Le dispositif compte trois véhicules minimum. Un camion frigorifique, un camion équipé d’un bureau et de vestiaires, et le camion principal consacré à la transformation. Ici, on peut débiter jusqu’à 55 bêtes par jour. Cette partie est modulable, l’arrière s’abaisse au niveau du sol et le plafond peut aller jusqu’à six mètres de haut.

A l’intérieur, six carcasses, à différentes étapes de travail, sont suspendues dans la partie transformation. De la mise à mort jusqu’au coup de tampon de certification, ils sont cinq, dont une vétérinaire – payée par l’Etat – à travailler en simultané. Dans cet espace où chaque centimètre est compté, l’atmosphère est calme et détendue. Deux employés évoluent de haut en bas sur leurs nacelles pour travailler sur les carcasses imposantes, chacun à sa tâche.

Plus proche et respectueux

Pour Javier Castillo, l’un d’eux, la proximité avec les éleveurs donne un autre sens à son travail. « Je peux aller voir l’éleveur et lui dire que tel animal était très bien, ou par exemple que certaines bêtes avaient des problèmes au niveau du foie. »

Un abattage au plus proche du lieu d’élevage, respectueux des animaux et des travailleurs, c’est le rêve de beaucoup de professionnels et d’associations en France. Deux Français collaborent déjà avec Britt-Marie Stegs pour importer l’idée dans l’Hexagone.

« C’est une des alternatives les plus intéressantes à l’abattage industriel », si l’on en croit Jocelyne Porcher, directrice de recherche à l’Institut national de la recherche agronomique et coauteure du Livre blanc pour une mort digne des animaux (Editions du Palais, 2014). Mais selon elle, l’investissement colossal que représente ce dispositif, au moins 2 millions d’euros, risque d’être trop contraignant en termes de rentabilité. « Ces abattoirs mobiles doivent être aux mains des éleveurs, car le rapport entre l’homme et l’animal dans ce moment particulier [de l’abattage] ne doit pas se faire dans un temps compressé. (…) Et puis cet abattoir ne va pas se déplacer seulement pour deux veaux, ou un cochon. »

Animatrice du collectif Quand l’abattoir vient à la ferme, elle plaide pour des dispositifs plus légers, comme un camion développé en Autriche, quatre à cinq fois moins coûteux, ou un simple caisson d’abattage.

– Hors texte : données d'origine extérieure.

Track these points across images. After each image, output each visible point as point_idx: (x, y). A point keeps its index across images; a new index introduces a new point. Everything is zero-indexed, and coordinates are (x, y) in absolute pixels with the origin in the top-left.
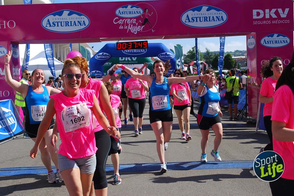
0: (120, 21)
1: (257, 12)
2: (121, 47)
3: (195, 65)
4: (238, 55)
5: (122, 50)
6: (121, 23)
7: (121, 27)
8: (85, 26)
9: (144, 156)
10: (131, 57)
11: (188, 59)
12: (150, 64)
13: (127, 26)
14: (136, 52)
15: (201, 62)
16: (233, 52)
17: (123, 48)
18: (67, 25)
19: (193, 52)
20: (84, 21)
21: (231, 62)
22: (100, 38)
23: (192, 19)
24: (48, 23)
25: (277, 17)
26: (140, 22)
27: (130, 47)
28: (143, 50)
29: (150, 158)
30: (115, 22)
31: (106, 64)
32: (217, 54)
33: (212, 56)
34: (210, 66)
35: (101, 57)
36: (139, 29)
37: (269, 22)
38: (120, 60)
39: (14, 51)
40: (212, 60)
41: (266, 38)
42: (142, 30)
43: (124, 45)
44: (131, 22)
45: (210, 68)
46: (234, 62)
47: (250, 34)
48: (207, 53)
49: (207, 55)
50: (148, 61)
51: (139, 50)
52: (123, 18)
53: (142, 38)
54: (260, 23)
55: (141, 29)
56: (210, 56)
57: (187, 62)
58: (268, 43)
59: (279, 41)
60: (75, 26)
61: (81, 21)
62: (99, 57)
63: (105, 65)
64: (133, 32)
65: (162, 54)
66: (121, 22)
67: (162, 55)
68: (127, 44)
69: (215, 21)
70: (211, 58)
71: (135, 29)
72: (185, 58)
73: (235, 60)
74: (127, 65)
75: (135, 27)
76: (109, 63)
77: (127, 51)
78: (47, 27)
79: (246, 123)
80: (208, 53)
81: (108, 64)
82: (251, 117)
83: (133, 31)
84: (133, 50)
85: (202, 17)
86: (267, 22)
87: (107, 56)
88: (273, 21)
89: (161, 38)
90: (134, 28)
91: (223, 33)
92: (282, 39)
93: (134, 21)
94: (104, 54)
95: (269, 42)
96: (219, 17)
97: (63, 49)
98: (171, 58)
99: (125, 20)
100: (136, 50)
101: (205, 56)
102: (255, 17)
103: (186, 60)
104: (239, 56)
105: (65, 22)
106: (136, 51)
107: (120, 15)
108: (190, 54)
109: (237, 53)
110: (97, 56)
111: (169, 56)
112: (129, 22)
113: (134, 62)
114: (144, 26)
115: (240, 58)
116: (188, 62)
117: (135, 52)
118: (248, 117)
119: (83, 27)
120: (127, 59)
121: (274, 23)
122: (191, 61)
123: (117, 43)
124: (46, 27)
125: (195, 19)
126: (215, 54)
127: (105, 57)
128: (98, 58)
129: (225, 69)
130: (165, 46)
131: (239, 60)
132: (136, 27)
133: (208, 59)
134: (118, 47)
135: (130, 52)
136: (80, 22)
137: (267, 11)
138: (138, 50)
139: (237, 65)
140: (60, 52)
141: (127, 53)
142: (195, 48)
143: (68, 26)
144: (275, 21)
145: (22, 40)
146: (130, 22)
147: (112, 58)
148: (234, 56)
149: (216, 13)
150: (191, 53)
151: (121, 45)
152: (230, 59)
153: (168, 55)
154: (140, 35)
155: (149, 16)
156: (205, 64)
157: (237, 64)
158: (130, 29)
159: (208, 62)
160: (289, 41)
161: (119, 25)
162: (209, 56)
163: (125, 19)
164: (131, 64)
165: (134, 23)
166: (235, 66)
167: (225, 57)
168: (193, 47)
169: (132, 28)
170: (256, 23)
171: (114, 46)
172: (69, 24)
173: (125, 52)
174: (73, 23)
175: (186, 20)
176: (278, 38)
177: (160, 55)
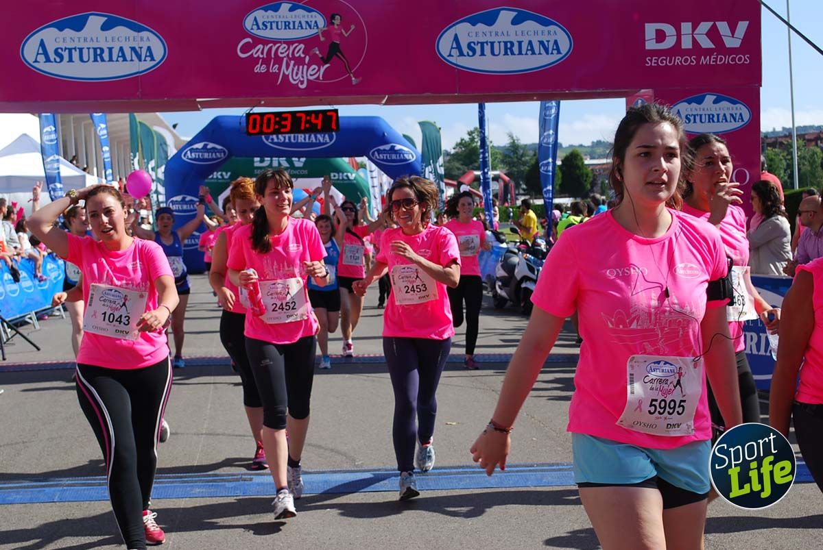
0: (258, 50)
1: (657, 30)
2: (258, 126)
3: (475, 183)
4: (602, 155)
5: (263, 137)
6: (261, 56)
7: (260, 69)
8: (154, 63)
9: (326, 449)
10: (289, 156)
11: (458, 165)
12: (345, 178)
13: (277, 66)
14: (303, 141)
15: (495, 175)
16: (588, 147)
17: (265, 130)
18: (98, 57)
19: (470, 144)
20: (149, 49)
21: (582, 175)
22: (198, 100)
23: (469, 46)
24: (41, 51)
25: (714, 47)
26: (317, 55)
27: (285, 126)
28: (324, 137)
29: (342, 455)
30: (244, 50)
31: (215, 177)
33: (527, 158)
34: (521, 185)
35: (200, 156)
36: (314, 73)
37: (691, 61)
38: (256, 164)
40: (527, 168)
41: (683, 107)
42: (321, 79)
43: (269, 120)
44: (288, 55)
45: (521, 192)
46: (590, 175)
47: (637, 94)
48: (512, 149)
49: (513, 154)
50: (338, 170)
51: (313, 136)
52: (265, 41)
53: (321, 100)
54: (665, 62)
55: (317, 75)
56: (519, 157)
57: (454, 173)
58: (687, 121)
59: (718, 115)
60: (123, 61)
61: (141, 48)
62: (193, 154)
63: (212, 178)
64: (296, 82)
65: (379, 149)
66: (260, 51)
67: (379, 152)
68: (277, 119)
69: (535, 54)
70: (524, 162)
71: (302, 73)
72: (449, 161)
73: (592, 170)
75: (301, 67)
76: (224, 173)
77: (278, 138)
78: (39, 62)
80: (514, 147)
81: (222, 175)
83: (295, 80)
84: (294, 137)
85: (499, 42)
86: (686, 61)
88: (703, 57)
89: (377, 102)
90: (298, 69)
91: (558, 91)
92: (728, 109)
93: (300, 49)
94: (209, 147)
95: (692, 118)
96: (548, 41)
97: (85, 129)
98: (406, 160)
99: (271, 47)
100: (303, 136)
101: (505, 156)
102: (651, 45)
103: (451, 169)
104: (605, 157)
105: (91, 51)
106: (305, 139)
107: (256, 32)
108: (463, 149)
109: (601, 151)
110: (189, 152)
111: (400, 156)
112: (282, 51)
113: (296, 172)
114: (328, 65)
116: (457, 174)
117: (301, 143)
119: (147, 65)
120: (277, 162)
121: (704, 63)
122: (466, 170)
123: (247, 114)
124: (34, 62)
125: (478, 48)
126: (537, 153)
127: (212, 155)
128: (190, 157)
129: (563, 195)
130: (387, 124)
131: (605, 170)
132: (305, 67)
133: (513, 166)
134: (250, 126)
135: (287, 141)
136: (138, 50)
137: (686, 27)
138: (310, 137)
139: (600, 185)
140: (76, 139)
141: (276, 144)
142: (476, 133)
143: (103, 60)
144: (708, 57)
146: (286, 51)
147: (233, 158)
148: (589, 156)
149: (540, 33)
150: (464, 147)
151: (258, 122)
152: (577, 167)
153: (399, 152)
154: (315, 91)
155: (344, 35)
156: (507, 178)
157: (599, 182)
158: (287, 73)
159: (516, 173)
160: (747, 116)
161: (253, 61)
162: (517, 157)
163: (270, 45)
165: (300, 56)
166: (592, 187)
167: (562, 161)
168: (472, 129)
169: (293, 70)
170: (653, 61)
171: (240, 123)
172: (103, 55)
173: (273, 143)
174: (115, 53)
175: (453, 50)
176: (717, 106)
177: (374, 152)
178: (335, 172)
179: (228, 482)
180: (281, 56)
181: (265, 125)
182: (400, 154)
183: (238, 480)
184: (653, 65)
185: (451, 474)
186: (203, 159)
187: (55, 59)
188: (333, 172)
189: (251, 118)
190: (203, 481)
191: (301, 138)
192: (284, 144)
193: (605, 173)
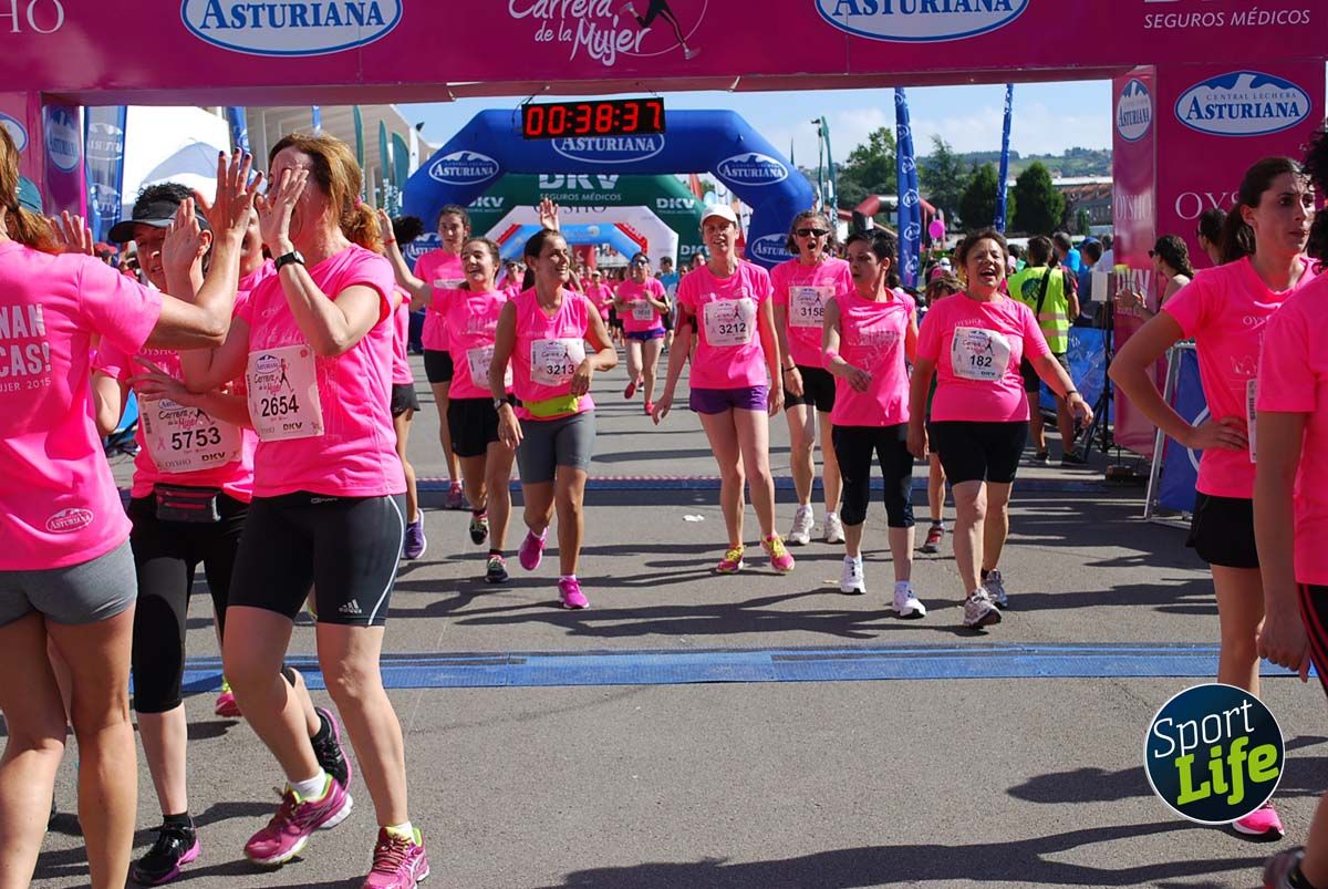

  • En France, une commission d’enquête parlementaire présente ses propositions

Le rapport de la commission d’enquête parlementaire sur les conditions d’abattage des animaux de boucherie sera rendu public mardi 20 septembre. Le texte avance 65 propositions pour améliorer le bien-être des bêtes, mais aussi celui des salariés.